Anonymous wrote:Anonymous wrote:Anonymous wrote:Can’t you just do a mediocre job and not get fired? You have tenure.
No because then they make me teach more classes every term. I could do a worse job with those but there is a limit to how little you can do. Plus I hate teaching. I only took the job for the research. I would rather quit and do almost anything else than teach. I was hired because I am I am an excellent researcher, writer , analyst, programmer, physicist, chemist and project manager and understand how to get things done. Those would be highly useful elsewhere but not if I done away classroom teaching 40 hours a week and doing grading for another 20. Tenure isn’t what it used to be, friends. Even at the “elite” school where I work.
PP tenured professor who you conveniently have not responded to. I have never heard of an "elite" school without TAs for grading, so now this post is extra fishy
Anonymous wrote:Anonymous wrote:Unless you are willing to take a massive pay and work scope cut, you are not going to make $120+ in (GS 14/15) gov and work 30 hours.
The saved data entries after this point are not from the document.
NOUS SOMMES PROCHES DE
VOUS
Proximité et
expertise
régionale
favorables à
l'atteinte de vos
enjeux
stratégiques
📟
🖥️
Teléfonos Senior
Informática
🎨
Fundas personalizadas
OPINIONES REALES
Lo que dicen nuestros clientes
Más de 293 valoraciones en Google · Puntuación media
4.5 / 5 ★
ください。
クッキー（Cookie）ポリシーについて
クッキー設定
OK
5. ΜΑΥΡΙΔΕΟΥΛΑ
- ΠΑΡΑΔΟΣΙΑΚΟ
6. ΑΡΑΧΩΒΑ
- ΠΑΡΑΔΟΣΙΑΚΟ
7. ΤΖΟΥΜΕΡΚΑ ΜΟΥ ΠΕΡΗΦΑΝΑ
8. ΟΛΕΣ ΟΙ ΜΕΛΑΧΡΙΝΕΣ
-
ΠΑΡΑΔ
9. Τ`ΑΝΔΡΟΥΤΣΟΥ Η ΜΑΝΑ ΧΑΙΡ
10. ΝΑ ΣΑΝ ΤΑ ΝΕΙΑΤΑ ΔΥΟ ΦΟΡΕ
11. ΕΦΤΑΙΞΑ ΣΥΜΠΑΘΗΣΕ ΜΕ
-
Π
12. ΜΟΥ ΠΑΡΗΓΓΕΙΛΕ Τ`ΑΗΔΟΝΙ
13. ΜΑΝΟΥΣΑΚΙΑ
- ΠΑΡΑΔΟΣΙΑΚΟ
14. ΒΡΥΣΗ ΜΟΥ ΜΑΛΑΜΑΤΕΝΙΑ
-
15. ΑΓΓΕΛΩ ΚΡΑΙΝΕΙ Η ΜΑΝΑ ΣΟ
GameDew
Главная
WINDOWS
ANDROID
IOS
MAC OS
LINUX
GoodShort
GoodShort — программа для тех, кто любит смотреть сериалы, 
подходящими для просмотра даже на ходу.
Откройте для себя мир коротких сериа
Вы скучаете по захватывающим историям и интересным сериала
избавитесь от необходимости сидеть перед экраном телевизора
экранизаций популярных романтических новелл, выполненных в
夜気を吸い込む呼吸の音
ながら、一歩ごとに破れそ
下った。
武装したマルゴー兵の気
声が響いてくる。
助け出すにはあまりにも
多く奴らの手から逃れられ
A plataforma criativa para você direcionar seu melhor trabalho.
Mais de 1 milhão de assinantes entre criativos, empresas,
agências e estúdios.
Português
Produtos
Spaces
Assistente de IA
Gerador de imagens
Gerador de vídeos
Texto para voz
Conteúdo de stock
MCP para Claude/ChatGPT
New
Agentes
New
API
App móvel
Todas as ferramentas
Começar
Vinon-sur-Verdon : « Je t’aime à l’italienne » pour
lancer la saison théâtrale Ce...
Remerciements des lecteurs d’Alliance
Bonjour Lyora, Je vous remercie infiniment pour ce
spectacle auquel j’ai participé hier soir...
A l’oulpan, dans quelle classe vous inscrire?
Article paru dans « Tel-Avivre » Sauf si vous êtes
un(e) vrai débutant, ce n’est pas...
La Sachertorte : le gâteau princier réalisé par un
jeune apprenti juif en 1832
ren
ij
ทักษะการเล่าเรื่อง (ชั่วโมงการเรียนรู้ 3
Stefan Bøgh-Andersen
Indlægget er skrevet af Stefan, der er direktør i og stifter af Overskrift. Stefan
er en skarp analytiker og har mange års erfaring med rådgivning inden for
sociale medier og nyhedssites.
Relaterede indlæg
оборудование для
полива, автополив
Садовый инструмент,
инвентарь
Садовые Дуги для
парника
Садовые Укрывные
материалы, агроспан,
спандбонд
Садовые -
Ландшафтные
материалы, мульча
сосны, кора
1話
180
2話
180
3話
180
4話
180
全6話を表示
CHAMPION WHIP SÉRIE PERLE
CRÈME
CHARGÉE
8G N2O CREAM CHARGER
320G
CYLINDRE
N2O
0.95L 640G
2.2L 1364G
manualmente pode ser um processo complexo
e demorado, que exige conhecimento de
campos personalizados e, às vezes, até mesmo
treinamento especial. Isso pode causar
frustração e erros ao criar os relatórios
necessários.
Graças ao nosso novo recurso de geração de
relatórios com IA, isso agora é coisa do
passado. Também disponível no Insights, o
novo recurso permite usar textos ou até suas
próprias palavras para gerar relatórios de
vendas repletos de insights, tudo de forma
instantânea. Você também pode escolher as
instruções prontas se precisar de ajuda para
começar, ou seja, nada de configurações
Let me guess, you are one of those people who assume everyone in government, including those in seniors positions, just sit around and do nothing?
If you really want to downshift, I recommend taking a government contracting role. With your background, you are a good fit for FFRDC's like Mitre. They super slow and hardly do any impactful work but you will have cozy hours and make close to $120 and more once you get some experience.
+1 to an FFRDC, definitely.
Anonymous wrote:You don’t understand industry. I’m a science PhD in industry. It is a constant cycle of proposal writing to bring in contracts while executing current projects. It would not be downshifting at all.
Anonymous wrote:Unless you are willing to take a massive pay and work scope cut, you are not going to make $120+ in (GS 14/15) gov and work 30 hours. Let me guess, you are one of those people who assume everyone in government, including those in seniors positions, just sit around and do nothing?
If you really want to downshift, I recommend taking a government contracting role. With your background, you are a good fit for FFRDC's like Mitre. They super slow and hardly do any impactful work but you will have cozy hours and make close to $120 and more once you get some experience.
Anonymous wrote:Okay I'm a tenured prof at an R1 school. Not engineering. I do understand you have a lot of funding pressure to support PhD students.
I'm not sure I believe you are really a professor and if you are, it sounds like you have severely, severely not cracked the code of teaching. 20 hours a week of prep for one class? 20 hours is my total prep time for the YEAR for one class, and that includes updating all my materials, revising assignments, posting everything online, etc.
With all that funding it should also be easy to hire a TA to do the grading (I'm surprised your department/school doesn't do this automatically). If you're spending more than 5 hours per week in total on teaching (outside the classroom) as a tenure-track or tenured professor, that's shocking to me.
Anonymous wrote:You don’t understand industry. I’m a science PhD in industry. It is a constant cycle of proposal writing to bring in contracts while executing current projects. It would not be downshifting at all.